_ACTIVITY_:
Work through the material below line by line and say how many lines include the word "fruit". Only the number, please.

══════════

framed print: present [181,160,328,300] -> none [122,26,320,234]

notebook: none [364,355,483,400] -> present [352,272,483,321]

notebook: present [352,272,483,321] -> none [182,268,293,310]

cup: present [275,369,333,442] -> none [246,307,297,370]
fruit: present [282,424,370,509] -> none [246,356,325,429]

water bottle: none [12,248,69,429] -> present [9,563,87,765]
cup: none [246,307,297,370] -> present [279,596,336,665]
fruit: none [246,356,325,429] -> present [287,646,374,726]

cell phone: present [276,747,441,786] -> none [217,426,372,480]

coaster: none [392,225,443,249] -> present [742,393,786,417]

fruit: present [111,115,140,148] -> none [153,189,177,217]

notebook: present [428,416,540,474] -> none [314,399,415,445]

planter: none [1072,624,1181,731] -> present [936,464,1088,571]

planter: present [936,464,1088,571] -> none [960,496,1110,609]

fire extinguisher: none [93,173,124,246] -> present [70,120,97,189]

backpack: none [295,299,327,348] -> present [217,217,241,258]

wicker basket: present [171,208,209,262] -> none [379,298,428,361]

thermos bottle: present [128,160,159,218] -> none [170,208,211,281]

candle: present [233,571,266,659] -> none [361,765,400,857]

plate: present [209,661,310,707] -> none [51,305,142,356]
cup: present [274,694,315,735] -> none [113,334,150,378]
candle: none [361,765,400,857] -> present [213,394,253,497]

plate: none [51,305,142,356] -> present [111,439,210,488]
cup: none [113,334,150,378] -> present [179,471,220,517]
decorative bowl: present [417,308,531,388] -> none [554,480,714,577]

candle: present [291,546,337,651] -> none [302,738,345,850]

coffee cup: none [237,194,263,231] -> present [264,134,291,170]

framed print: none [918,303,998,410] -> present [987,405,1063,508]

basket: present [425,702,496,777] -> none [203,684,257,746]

══════════

_SOLUTION_:
3